Research Feature: Impact of living donation on women’s access to liver transplantation

Did you know?

  • Living liver donations accounted for 21% (1 in 5) of the estimated 36,000 liver transplants performed in WHO member countries in 2019. (Source)
  • In Canada, 1 in every 8 liver transplants is made possible by a living liver donor. (Source)
  • Two-thirds of Canadian living donors are women. (Source)

In August, Dr. Mamatha Bhat and team published their latest work Sex Disparity in Liver Transplant and Access to Living Donation in JAMA Surgery. It is known that women are disadvantaged in their access to deceased donor liver transplants, and their study examined whether living donation could help remedy this inequity. We caught up with Mamatha to find out more.

“As a transplant hepatologist looking after patients, I was interested in examining how access to living donor liver transplantation in a program impacted sex disparities on the waiting list.”
How do you think the research will advance the field?

The MELD Na score was transformational in decreasing overall waitlist mortality. However, over time, we have realized that there are certain subgroups that are disadvantaged by this score. For women, the disadvantage is multifactorial. Firstly, the MELD Na in women appears to underrepresent the degree of illness. Specifically, the creatinine in women tends to be lower due to lower muscle mass, and the sodium is also underreflected. Women with cholestatic liver disease such as PBC and PSC are also disadvantaged, due to the bilirubin being underweighted in the MELD Na score.

Beyond prioritization, organ allocation depends on the match between the donor and recipient liver. Most deceased donor organs are from male donors, which could be a disadvantage to women with smaller bodies. A study by Locket et al in JAMA Surgery, 2020 confirmed that women were 14.4% less likely to receive a deceased organ compared to men, having accounted for geographic location, MELD score, and candidate anthropometric and liver measurements.

In our study, we confirmed that living donor liver transplantation is helpful to all patients (both women and men) on the waiting list, regardless of their clinical characteristics. Beyond this, we discovered that as a program performing living donor liver transplants, we can alleviate sex disparity on the waiting list. In fact, using competing risk analysis, we found that women benefited from access to living donor liver transplantation 1.38 times more than men.

Where should the research go from here?

Various studies have looked into how sex disparity on the waiting list could be rectified. However, none of the adjustments for factors such as GFR and liver volume have been able to rectify this disparity. Therefore, this is a very complex problem with no simple solution, given the number of variables involved and dynamics on the waiting list.
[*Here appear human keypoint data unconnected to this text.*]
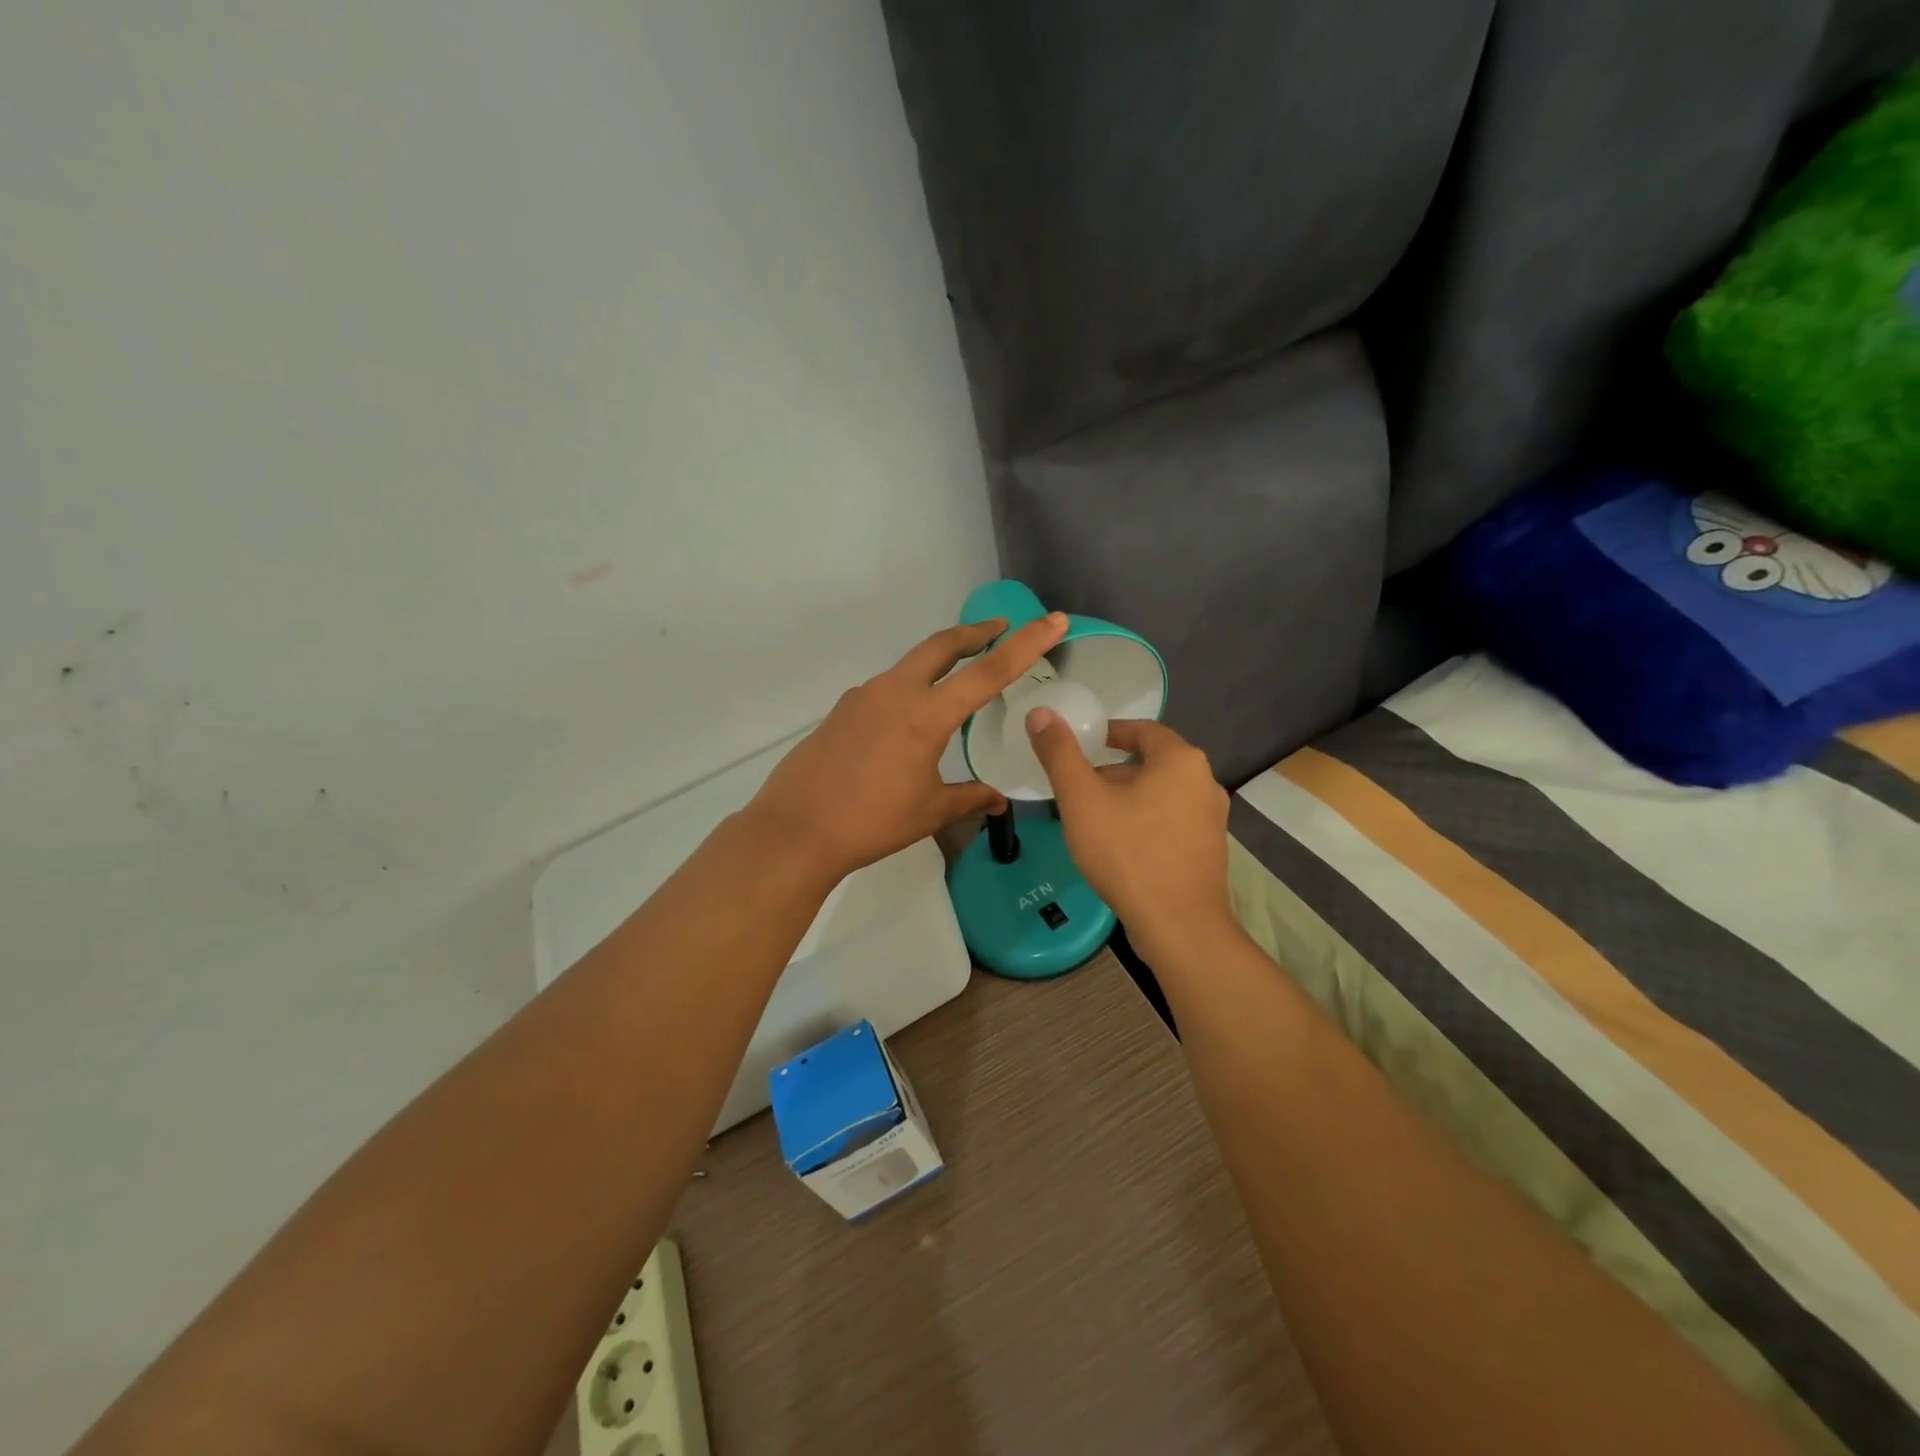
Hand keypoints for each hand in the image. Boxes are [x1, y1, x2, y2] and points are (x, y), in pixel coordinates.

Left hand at [746, 612, 1070, 877]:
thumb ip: (969, 798)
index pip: (989, 672)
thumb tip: (998, 800)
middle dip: (975, 632)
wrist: (796, 830)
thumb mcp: (929, 811)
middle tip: (999, 628)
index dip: (1026, 645)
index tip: (1052, 620)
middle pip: (941, 645)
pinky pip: (885, 689)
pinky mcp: (842, 711)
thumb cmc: (872, 822)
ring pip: (910, 665)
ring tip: (957, 679)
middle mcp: (895, 692)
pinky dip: (909, 689)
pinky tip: (908, 721)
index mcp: (926, 714)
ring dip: (939, 661)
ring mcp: (863, 697)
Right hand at [1026, 713, 1233, 963]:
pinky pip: (1172, 821)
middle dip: (1114, 770)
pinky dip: (1145, 821)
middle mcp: (1205, 782)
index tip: (1081, 745)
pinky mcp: (1209, 850)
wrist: (1178, 925)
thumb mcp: (1082, 799)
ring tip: (1093, 817)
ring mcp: (1212, 819)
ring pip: (1162, 794)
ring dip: (1129, 798)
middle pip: (1153, 763)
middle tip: (1079, 786)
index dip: (1109, 733)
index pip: (1143, 730)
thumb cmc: (1128, 852)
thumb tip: (1040, 713)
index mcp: (1181, 760)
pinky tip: (1120, 846)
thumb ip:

I feel that we should be developing a new prioritization and decreased donor organ allocation system that is responsive to the evolving clinical characteristics of waitlisted patients. It is likely that the optimal prioritization would vary based on the unique considerations of each jurisdiction in terms of indication for transplant and supply:demand mismatch. Until such time as we develop a more optimal and equitable prioritization and allocation system, living donation could be considered particularly if there is a substantial mismatch between organ supply and demand in a particular jurisdiction.

The CDTRP is proud to be supporting Dr. Bhat’s work through 2016 and 2018 Research Innovation Grants, funded in partnership with University Health Network.